_Text section_:
——
19  Convergence of FDs for Heat Equation

Lecture 19

Note

I encourage you to play around with the juptyer notebook for this lecture - you can copy the code with the this notebook button on the side of this page.

Warning

These notes are mainly a record of what we discussed and are not a substitute for attending the lectures and reading books! If anything is unclear/wrong, let me know and I will update the notes.

Tip

This chapter is mostly based on

• Burden, Faires, and Burden (2015) Chapter 11,
  
• Driscoll and Braun (2018) Chapter 10,
• Lecture 16: Driscoll and Braun (2018) Galerkin method,
  
• Lecture 17: Chapter 14.4 of Suli and Mayers (2012): Theorem 14.6.
• Lecture 19: Olver (2014) Chapter 5

19.1 Recap

We are now looking at PDEs:

e.g. Laplace’s equation (Elliptic)

\begin{align} - \Delta u := \sum_{i=1}^d \frac{\partial^2 u}{\partial x_i^2} = 0 \end{align}

Wave equation: (Hyperbolic)
——
_Provided material_:
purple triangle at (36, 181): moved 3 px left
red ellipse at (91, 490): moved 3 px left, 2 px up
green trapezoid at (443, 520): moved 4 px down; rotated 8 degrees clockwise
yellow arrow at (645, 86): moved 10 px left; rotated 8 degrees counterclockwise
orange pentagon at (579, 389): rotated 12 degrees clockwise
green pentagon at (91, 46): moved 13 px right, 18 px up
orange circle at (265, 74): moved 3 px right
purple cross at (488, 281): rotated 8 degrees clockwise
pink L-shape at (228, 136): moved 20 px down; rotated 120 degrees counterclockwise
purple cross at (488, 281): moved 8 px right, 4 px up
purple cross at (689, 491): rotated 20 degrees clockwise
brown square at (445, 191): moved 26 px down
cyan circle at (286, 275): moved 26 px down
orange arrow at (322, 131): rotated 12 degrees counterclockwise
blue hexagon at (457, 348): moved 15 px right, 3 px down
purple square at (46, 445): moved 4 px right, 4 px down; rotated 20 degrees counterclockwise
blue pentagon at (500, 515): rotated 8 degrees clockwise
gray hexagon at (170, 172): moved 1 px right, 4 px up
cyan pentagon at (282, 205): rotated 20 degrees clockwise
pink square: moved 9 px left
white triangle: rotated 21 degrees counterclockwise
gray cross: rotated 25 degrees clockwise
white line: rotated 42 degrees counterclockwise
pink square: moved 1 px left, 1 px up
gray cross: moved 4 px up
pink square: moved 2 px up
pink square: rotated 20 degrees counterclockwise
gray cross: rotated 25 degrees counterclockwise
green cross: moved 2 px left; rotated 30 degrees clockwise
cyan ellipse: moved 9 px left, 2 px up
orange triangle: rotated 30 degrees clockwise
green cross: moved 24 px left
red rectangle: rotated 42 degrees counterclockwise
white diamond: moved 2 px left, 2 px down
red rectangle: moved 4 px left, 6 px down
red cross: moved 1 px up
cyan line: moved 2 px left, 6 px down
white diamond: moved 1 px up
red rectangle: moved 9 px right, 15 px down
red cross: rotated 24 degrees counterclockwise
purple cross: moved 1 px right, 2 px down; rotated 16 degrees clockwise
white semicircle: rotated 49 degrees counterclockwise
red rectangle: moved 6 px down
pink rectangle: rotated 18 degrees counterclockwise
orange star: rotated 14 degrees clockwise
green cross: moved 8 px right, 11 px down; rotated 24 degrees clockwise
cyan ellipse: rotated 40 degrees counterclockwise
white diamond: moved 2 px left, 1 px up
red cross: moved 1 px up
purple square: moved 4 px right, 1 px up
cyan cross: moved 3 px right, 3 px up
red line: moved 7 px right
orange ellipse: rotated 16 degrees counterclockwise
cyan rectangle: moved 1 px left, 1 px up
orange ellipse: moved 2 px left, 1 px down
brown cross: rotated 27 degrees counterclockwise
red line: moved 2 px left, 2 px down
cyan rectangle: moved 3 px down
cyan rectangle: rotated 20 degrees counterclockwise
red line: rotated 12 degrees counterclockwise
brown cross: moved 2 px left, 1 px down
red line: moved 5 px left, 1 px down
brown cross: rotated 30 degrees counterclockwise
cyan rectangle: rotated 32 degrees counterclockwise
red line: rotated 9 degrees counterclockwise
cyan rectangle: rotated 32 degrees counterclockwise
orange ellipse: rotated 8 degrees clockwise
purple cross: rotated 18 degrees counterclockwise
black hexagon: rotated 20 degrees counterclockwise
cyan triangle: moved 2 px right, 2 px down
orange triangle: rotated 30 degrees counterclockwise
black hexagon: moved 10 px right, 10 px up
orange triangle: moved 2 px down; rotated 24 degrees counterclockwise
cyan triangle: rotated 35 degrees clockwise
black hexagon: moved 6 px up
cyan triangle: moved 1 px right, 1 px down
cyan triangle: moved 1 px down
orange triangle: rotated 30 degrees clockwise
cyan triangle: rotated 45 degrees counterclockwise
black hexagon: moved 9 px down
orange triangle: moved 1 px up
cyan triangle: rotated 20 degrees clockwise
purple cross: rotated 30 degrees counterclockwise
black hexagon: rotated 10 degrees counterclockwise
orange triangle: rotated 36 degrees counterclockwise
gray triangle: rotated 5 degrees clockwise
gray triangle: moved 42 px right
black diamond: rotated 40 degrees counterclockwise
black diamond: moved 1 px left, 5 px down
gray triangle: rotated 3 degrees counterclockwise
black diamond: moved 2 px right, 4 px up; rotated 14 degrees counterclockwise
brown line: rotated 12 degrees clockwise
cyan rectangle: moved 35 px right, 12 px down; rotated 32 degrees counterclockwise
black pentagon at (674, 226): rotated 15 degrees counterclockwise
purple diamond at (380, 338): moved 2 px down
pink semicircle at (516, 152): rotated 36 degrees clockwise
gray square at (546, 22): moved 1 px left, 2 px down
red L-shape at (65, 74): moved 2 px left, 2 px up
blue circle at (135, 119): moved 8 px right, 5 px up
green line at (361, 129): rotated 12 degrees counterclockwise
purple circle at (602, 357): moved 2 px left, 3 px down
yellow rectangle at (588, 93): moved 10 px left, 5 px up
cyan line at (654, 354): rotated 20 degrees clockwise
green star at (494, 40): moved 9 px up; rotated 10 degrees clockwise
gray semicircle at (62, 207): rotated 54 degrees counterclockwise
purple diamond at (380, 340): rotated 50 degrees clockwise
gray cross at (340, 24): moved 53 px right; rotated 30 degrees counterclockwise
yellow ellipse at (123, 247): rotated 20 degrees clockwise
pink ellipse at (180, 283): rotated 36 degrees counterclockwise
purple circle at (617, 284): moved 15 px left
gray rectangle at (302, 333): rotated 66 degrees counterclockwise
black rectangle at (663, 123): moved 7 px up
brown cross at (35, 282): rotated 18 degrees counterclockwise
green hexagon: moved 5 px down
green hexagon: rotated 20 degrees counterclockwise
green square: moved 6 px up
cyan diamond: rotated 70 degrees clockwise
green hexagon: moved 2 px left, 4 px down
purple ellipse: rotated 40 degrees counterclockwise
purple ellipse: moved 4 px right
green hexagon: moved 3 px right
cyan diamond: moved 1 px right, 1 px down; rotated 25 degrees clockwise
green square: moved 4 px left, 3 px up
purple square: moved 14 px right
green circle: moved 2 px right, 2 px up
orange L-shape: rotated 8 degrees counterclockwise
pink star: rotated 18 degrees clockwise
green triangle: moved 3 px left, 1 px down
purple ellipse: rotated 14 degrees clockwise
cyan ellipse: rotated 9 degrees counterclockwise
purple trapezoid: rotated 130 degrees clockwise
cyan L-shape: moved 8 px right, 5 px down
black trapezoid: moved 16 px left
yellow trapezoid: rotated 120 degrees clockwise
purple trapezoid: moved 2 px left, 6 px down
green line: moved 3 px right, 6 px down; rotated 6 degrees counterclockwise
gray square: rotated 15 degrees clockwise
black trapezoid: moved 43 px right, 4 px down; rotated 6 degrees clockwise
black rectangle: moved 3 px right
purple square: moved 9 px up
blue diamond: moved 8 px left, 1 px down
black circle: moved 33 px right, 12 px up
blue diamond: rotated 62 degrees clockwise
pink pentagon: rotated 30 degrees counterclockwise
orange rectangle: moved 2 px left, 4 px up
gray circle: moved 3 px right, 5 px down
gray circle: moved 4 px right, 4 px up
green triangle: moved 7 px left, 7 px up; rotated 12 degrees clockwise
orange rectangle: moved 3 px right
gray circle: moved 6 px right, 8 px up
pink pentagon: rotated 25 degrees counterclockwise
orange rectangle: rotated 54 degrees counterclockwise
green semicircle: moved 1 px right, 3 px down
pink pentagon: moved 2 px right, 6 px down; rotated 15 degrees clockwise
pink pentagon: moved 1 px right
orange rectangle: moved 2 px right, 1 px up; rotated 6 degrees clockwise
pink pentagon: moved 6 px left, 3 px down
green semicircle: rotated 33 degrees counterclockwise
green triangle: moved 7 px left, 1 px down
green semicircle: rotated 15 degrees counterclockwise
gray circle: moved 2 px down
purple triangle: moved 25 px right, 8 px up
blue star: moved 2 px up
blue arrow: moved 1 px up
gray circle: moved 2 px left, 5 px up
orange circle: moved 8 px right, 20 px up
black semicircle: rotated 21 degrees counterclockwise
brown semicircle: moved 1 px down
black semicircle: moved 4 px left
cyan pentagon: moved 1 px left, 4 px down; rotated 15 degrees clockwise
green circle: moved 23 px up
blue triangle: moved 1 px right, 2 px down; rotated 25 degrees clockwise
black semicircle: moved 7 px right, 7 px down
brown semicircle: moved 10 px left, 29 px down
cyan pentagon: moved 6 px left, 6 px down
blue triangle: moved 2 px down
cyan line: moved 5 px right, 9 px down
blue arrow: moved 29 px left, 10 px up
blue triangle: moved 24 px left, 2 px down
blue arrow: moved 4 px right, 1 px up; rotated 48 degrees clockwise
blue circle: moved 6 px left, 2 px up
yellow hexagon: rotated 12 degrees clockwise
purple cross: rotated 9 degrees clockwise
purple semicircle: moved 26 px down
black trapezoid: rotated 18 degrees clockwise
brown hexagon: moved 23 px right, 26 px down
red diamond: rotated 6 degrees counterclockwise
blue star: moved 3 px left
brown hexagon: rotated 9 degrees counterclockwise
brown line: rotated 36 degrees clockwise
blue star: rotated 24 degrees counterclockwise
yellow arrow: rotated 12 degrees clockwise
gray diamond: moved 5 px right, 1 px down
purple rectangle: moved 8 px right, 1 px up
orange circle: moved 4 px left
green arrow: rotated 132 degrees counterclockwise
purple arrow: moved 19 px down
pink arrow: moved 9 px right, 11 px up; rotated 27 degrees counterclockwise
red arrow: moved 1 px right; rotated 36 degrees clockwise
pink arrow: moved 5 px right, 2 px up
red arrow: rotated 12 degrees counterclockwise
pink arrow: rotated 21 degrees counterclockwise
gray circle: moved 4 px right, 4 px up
——
_What the exercise asks_:
The lecture notes on heat equation convergence name the sources the chapter is based on. List each distinct author-and-year citation among them, once each.

_Right answer_:
- Burden, Faires, and Burden (2015)
- Driscoll and Braun (2018)
- Suli and Mayers (2012)
- Olver (2014)